Daily green tea drinking showed preventive effects on the progression of atherosclerosis. Although epigallocatechin-3-gallate [EGCG] has anti-proliferative effects on various cells, relatively little is known about the molecular mechanisms of the anti-proliferative effects of EGCG. To determine whether the transduction signals and protooncogene expression were affected by EGCG, this study investigated the molecular mechanism of the anti-proliferative effects in basic fibroblast growth factor (bFGF)-stimulated rat aortic smooth muscle cells (RAoSMCs).
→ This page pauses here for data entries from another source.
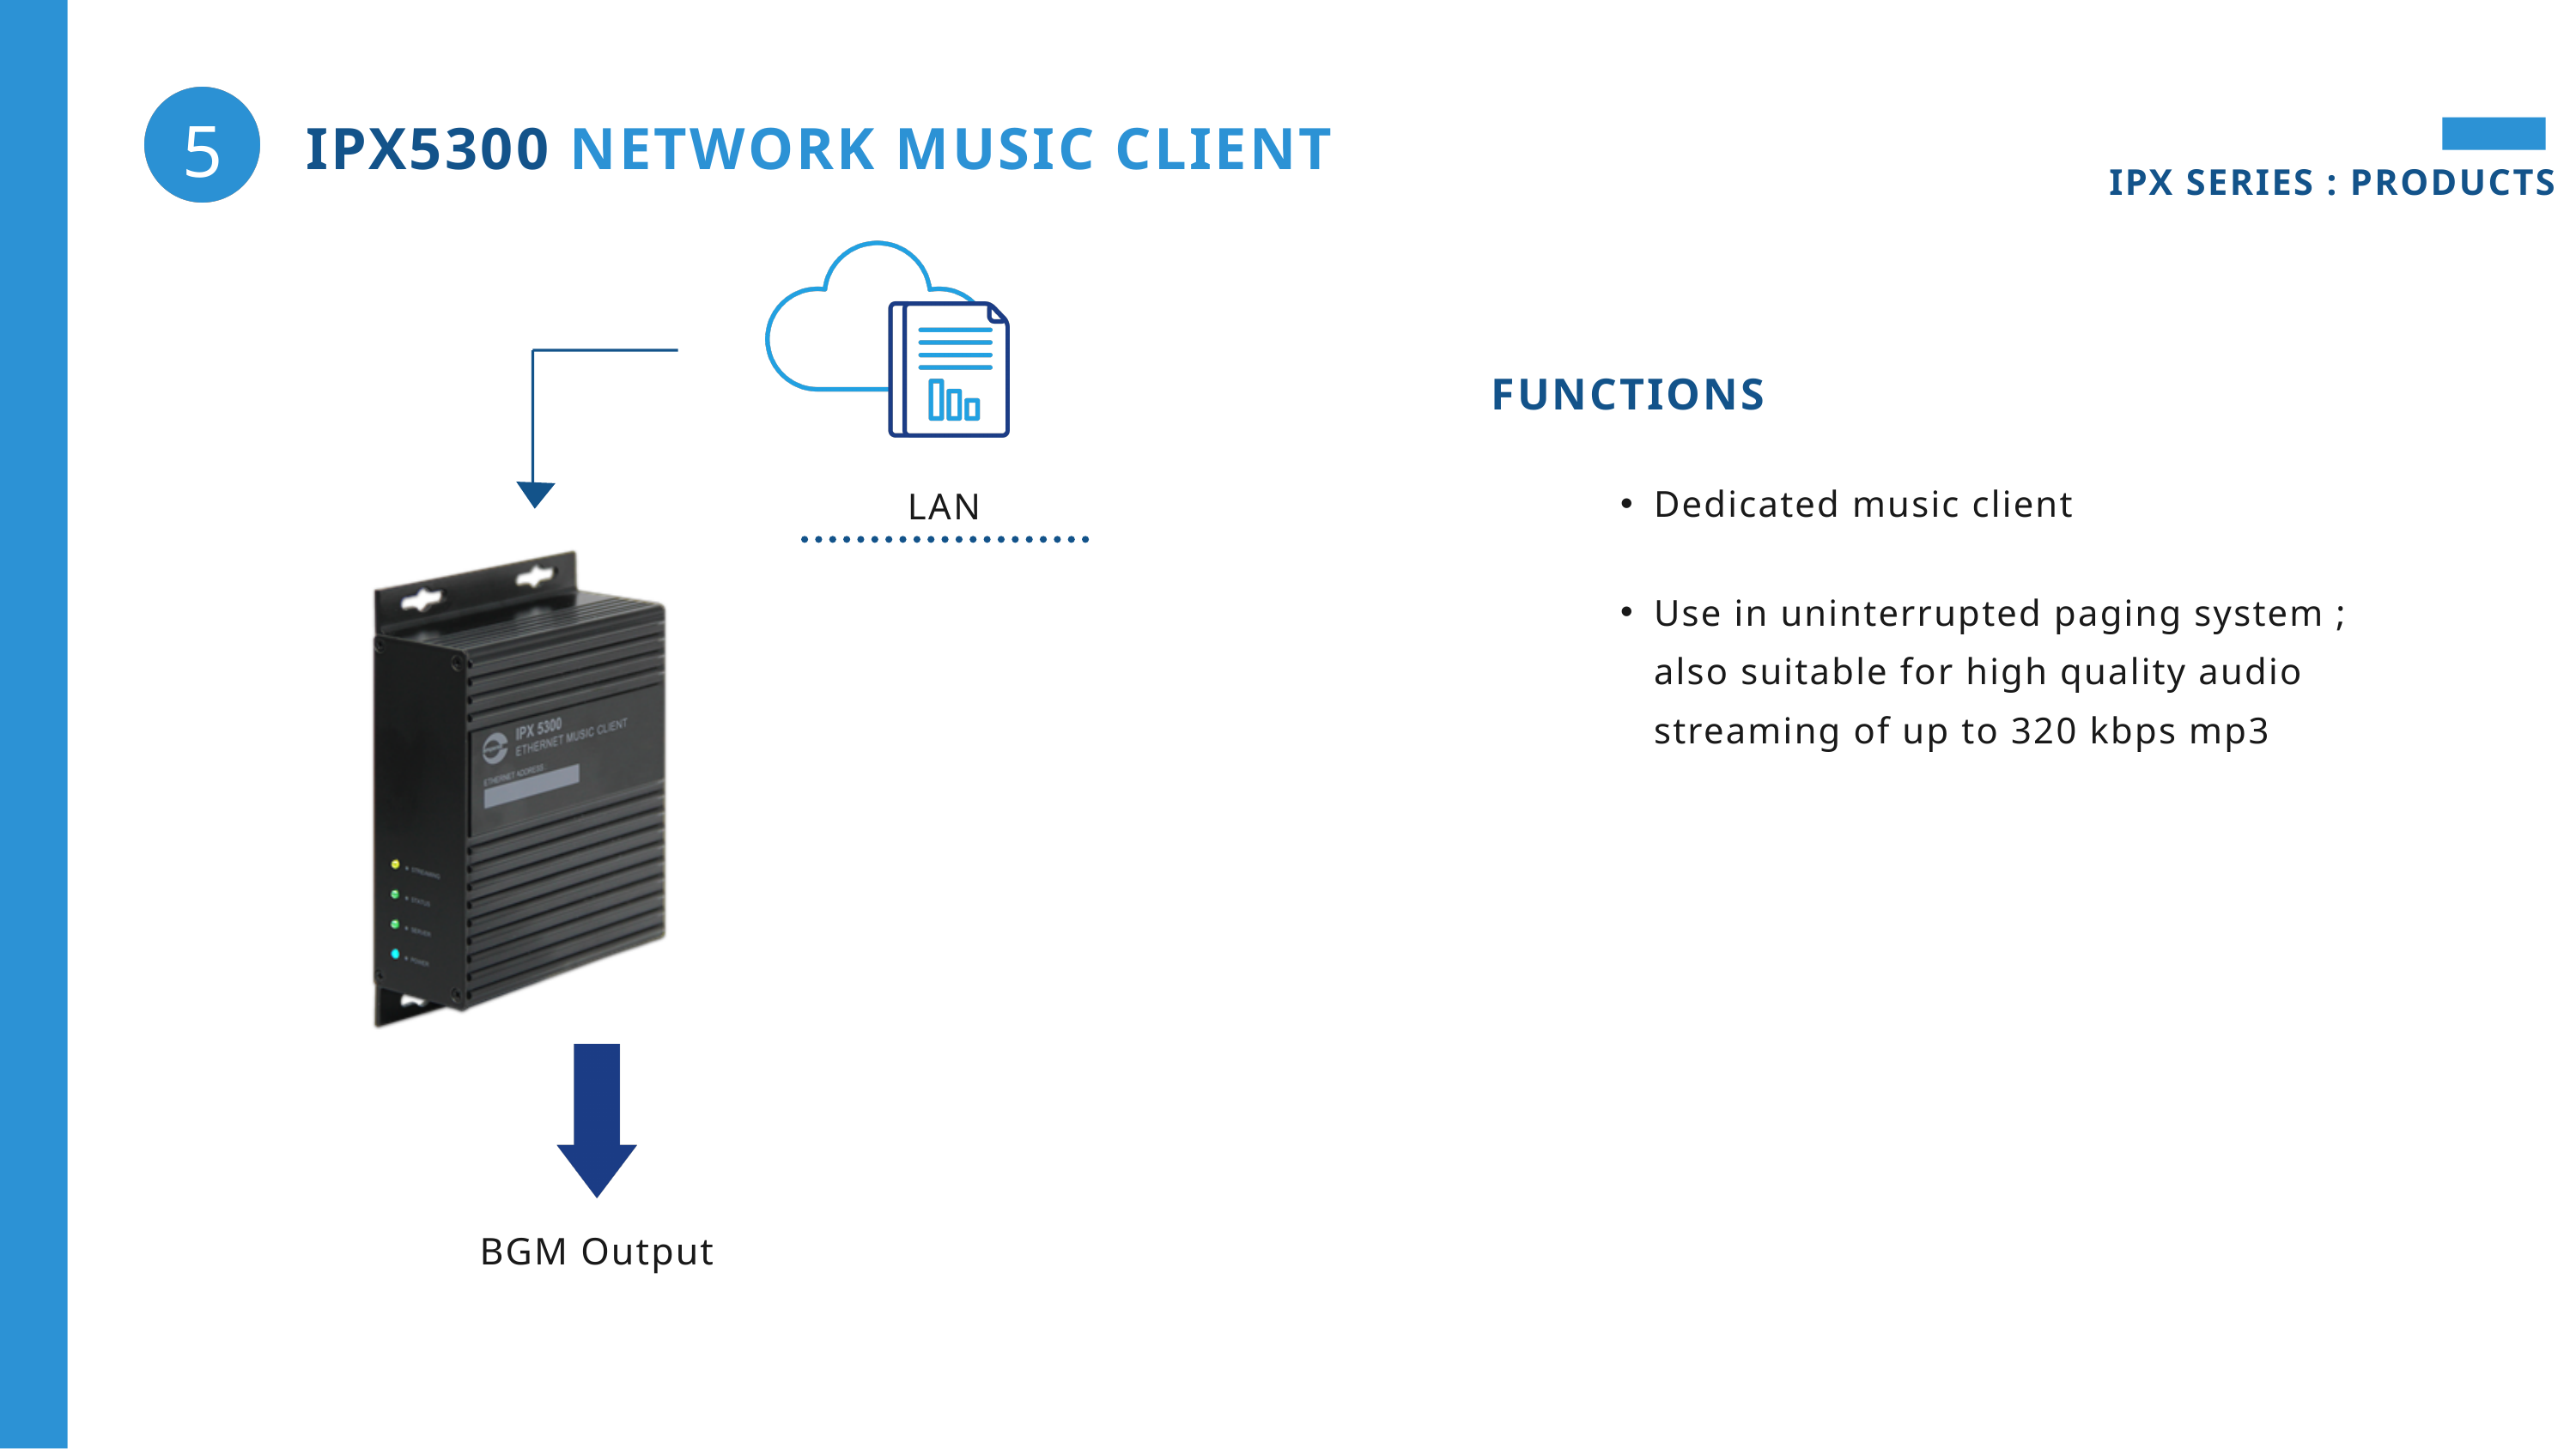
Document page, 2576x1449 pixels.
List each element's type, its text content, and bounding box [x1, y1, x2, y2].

picture [765, 239, 1010, 438]
text_box Use in uninterrupted paging system ; also suitable for high quality audio streaming of up to 320 kbps mp3 [1587, 573, 2411, 752]
text_box [2442, 117, 2546, 150]
text_box [0, 0, 68, 1449]
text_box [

EGCG inhibited the proliferative response stimulated by 10% fetal bovine serum dose dependently in RAoSMCs (median inhibitory concentration [IC 50 ]: 28.4 × 10 −6M). EGCG also inhibited the migration of bFGF-stimulated RAoSMCs in a dose-dependent manner, showing that 21.8 × 10 −6M of EGCG significantly inhibited the migration by 75 ± 5% in comparison with bFGF-stimulated migration. In RAoSMCs, EGCG dramatically inhibited Ras activation and c-jun N-terminal kinase (JNK) activity without affecting protein kinase C expression. Induction of c-jun mRNA stimulated by bFGF was significantly reduced dose dependently up to 87.3 × 10– 6M of EGCG. These results indicate that the anti-proliferative effect of EGCG on RAoSMCs is partly Ras/JNK mediated, independent of protein kinase C, and is attributable to the downregulation of c-jun expression.